To do this, we give you some tips that will allow you to lose weight using the paleo diet adapted to the present:
- Eat lean meats daily or with very little fat content, using healthy cooking methods that do not add calories such as iron, oven, roast or the like.
- Consume daily fruits and vegetables raw, to increase the contribution of fiber and complex hydrates.
- Avoid processed foods, i.e. precooked, commercial snacks, cookies, cold meats, sausages, pastries or soft drinks.
- Choose whole grains for breakfast and / or lunch, such as oats, brown rice, whole wheat bread, whole noodles and the like.
- Use vegetables instead of rice, noodles and other common cereals to make salads, salads or stews, because they contain more protein without fat, less hydrates and much more fiber.
- Choosing water as a habitual drink that does not contribute calories, does not have alcohol or sugars that in the Paleolithic did not exist and contributes to hydrate the organism.

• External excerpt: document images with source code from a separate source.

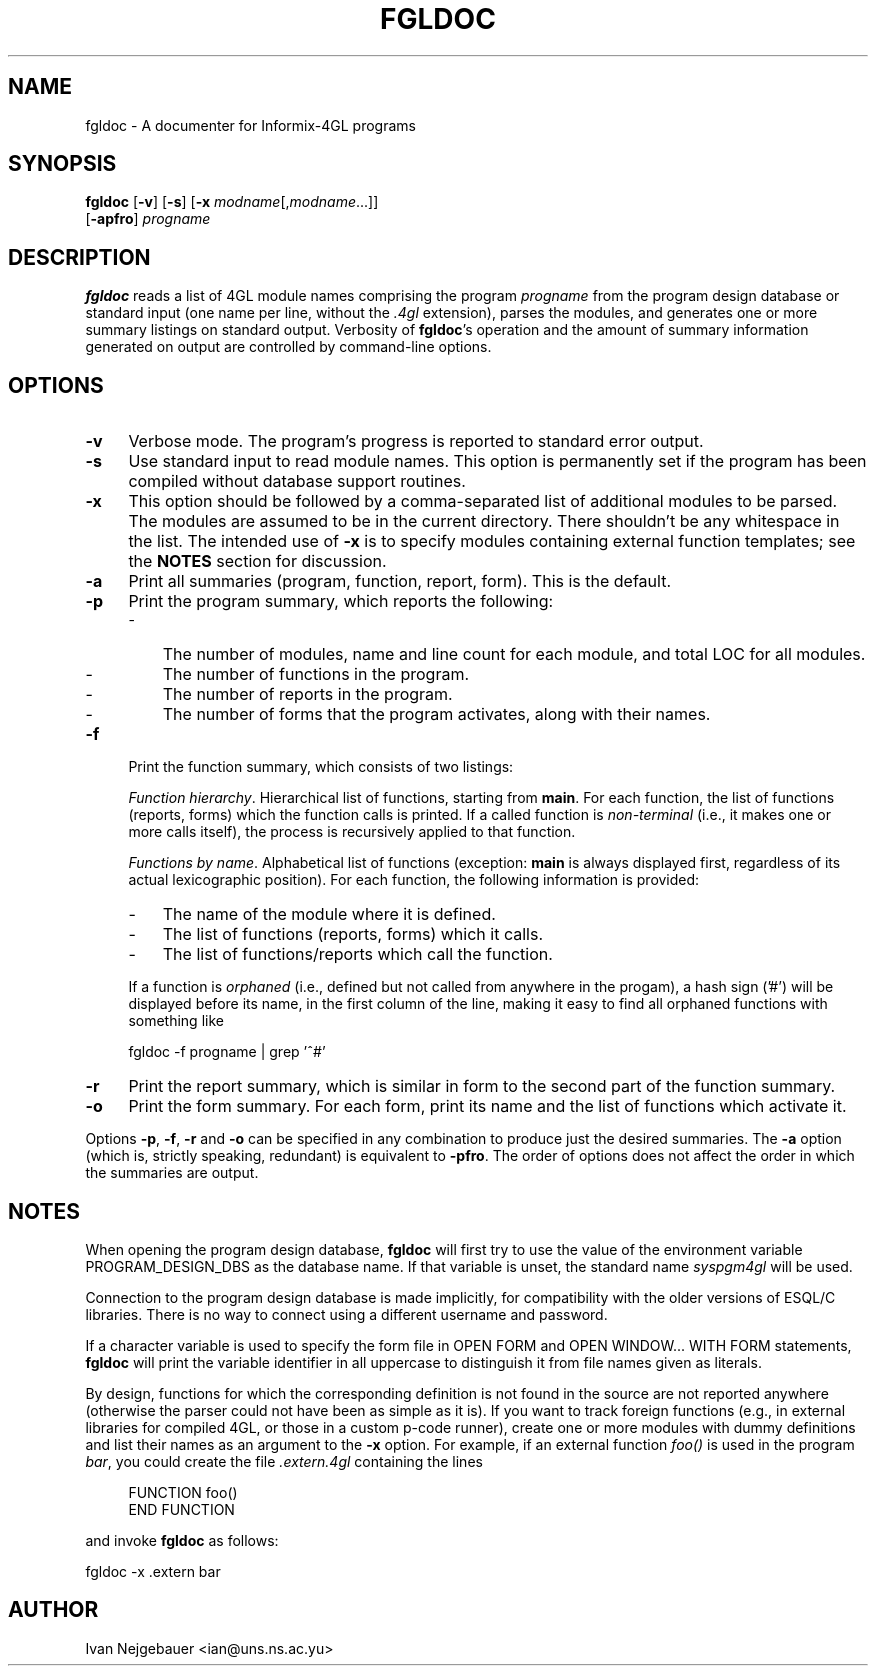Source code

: .\" fgldoc, an Informix-4GL program documenter
.\" Copyright (c) 1995-1999 Ivan Nejgebauer <ian@uns.ns.ac.yu>
.\" 
.\" This program is free software; you can redistribute it and/or modify
.\" it under the terms of the GNU General Public License as published by
.\" the Free Software Foundation; either version 2 of the License, or
.\" (at your option) any later version.
.\" 
.\" This program is distributed in the hope that it will be useful,
.\" but WITHOUT ANY WARRANTY; without even the implied warranty of
.\" MERCHANTABILITY or FITNESS FOR A PARTICULAR PURPOSE.  See the
.\" GNU General Public License for more details.
.\" 
.\" You should have received a copy of the GNU General Public License
.\" along with this program; if not, write to the Free Software
.\" Foundation, Inc., 59 Temple Place - Suite 330, Boston, MA 02111-1307, USA.
.de SX
.ie t .sp .5v
.el .sp
..
.TH FGLDOC 1 "" "" ""
.SH NAME
fgldoc \- A documenter for Informix-4GL programs
.SH SYNOPSIS
.B fgldoc
.RB [ \-v ]
.RB [ \-s ]
.RB [ \-x
.IR modname [, modname ...]]
.if n .ti +7n
.RB [ \-apfro ]
.I progname
.SH DESCRIPTION
.B fgldoc
reads a list of 4GL module names comprising the program
.I progname
from the program design database or standard input (one name per line,
without the
.I .4gl
extension), parses the modules, and generates one or more summary listings
on standard output.  Verbosity of
.BR fgldoc 's
operation and the amount of summary information generated on output are
controlled by command-line options.
.PP
.SH OPTIONS
.TP 4
.B \-v
Verbose mode.  The program's progress is reported to standard error output.
.TP 4
.B \-s
Use standard input to read module names.  This option is permanently set if
the program has been compiled without database support routines.
.TP 4
.B \-x
This option should be followed by a comma-separated list of additional
modules to be parsed.  The modules are assumed to be in the current
directory.  There shouldn't be any whitespace in the list.  The intended use
of
.B \-x
is to specify modules containing external function templates; see the
.B NOTES
section for discussion.
.TP 4
.B \-a
Print all summaries (program, function, report, form).  This is the
default.
.TP 4
.B \-p
Print the program summary, which reports the following:
.RS
.IP \- 3
The number of modules, name and line count for each module, and total LOC
for all modules.
.IP \- 3
The number of functions in the program.
.IP \- 3
The number of reports in the program.
.IP \- 3
The number of forms that the program activates, along with their names.
.RE
.TP 4
.B \-f
Print the function summary, which consists of two listings:
.SX
.IR "Function hierarchy" .
Hierarchical list of functions, starting from
.BR main .
For each function, the list of functions (reports, forms) which the function
calls is printed.  If a called function is
.I non-terminal
(i.e., it makes one or more calls itself), the process is recursively
applied to that function.
.SX
.IR "Functions by name" .
Alphabetical list of functions (exception:
.B main
is always displayed first, regardless of its actual lexicographic
position).  For each function, the following information is provided:
.RS
.IP \- 3
The name of the module where it is defined.
.IP \- 3
The list of functions (reports, forms) which it calls.
.IP \- 3
The list of functions/reports which call the function.
.LP
If a function is
.I orphaned
(i.e., defined but not called from anywhere in the progam), a hash sign ('#')
will be displayed before its name, in the first column of the line, making
it easy to find all orphaned functions with something like
.nf
.SX
.ti +4n
fgldoc \-f progname | grep '^#'
.fi
.RE
.TP 4
.B \-r
Print the report summary, which is similar in form to the second part of
the function summary.
.TP 4
.B \-o
Print the form summary.  For each form, print its name and the list of
functions which activate it.
.PP
Options
.BR \-p ,
.BR \-f ,
.B \-r
and
.B \-o
can be specified in any combination to produce just the desired summaries.
The
.B \-a
option (which is, strictly speaking, redundant) is equivalent to
.BR \-pfro .
The order of options does not affect the order in which the summaries are
output.
.SH NOTES
When opening the program design database,
.B fgldoc
will first try to use the value of the environment variable
PROGRAM_DESIGN_DBS as the database name.  If that variable is unset, the
standard name
.I syspgm4gl
will be used.
.PP
Connection to the program design database is made implicitly, for
compatibility with the older versions of ESQL/C libraries.  There is no way
to connect using a different username and password.
.PP
If a character variable is used to specify the form file in OPEN FORM and
OPEN WINDOW... WITH FORM statements,
.B fgldoc
will print the variable identifier in all uppercase to distinguish it
from file names given as literals.
.PP
By design, functions for which the corresponding definition is not found in
the source are not reported anywhere (otherwise the parser could not have
been as simple as it is).  If you want to track foreign functions (e.g.,
in external libraries for compiled 4GL, or those in a custom p-code
runner), create one or more modules with dummy definitions and list their
names as an argument to the
.B \-x
option.  For example, if an external function
.I foo()
is used in the program
.IR bar ,
you could create the file
.I .extern.4gl
containing the lines
.SX
.nf
.in +4n
FUNCTION foo()
END FUNCTION
.in -4n
.fi
.SX
and invoke
.B fgldoc
as follows:
.SX
.nf
.ti +4n
fgldoc \-x .extern bar
.fi
.SH AUTHOR
Ivan Nejgebauer <ian@uns.ns.ac.yu>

- Ingest daily a handful of nuts and / or seeds, without added salt and not fried, to ensure good fats and fiber in small amounts every day.
- Avoiding sugar and salt and the foods to which they are added, because in the diet of our ancestors these two great enemies today did not exist and we, we must try to reduce them to the maximum in our diet if we seek to lose weight taking care of health.
With these tips in mind, you can adapt and modify your diet to approach the paleo diet that our ancestors carried without suffering and taking care of the health to lose weight today.
Remember that in addition to these concepts referred to food, in the Paleolithic activity level was much higher, so all the physical activity you can perform daily will be welcome and can stimulate your weight loss.
So by choosing good fats in small amounts, lean proteins, fiber and whole grains, as well as avoiding alcohol, sugars and salt, you can adapt the paleo diet and weight loss at present without neglecting health and achieving the body in shape that you have always wanted.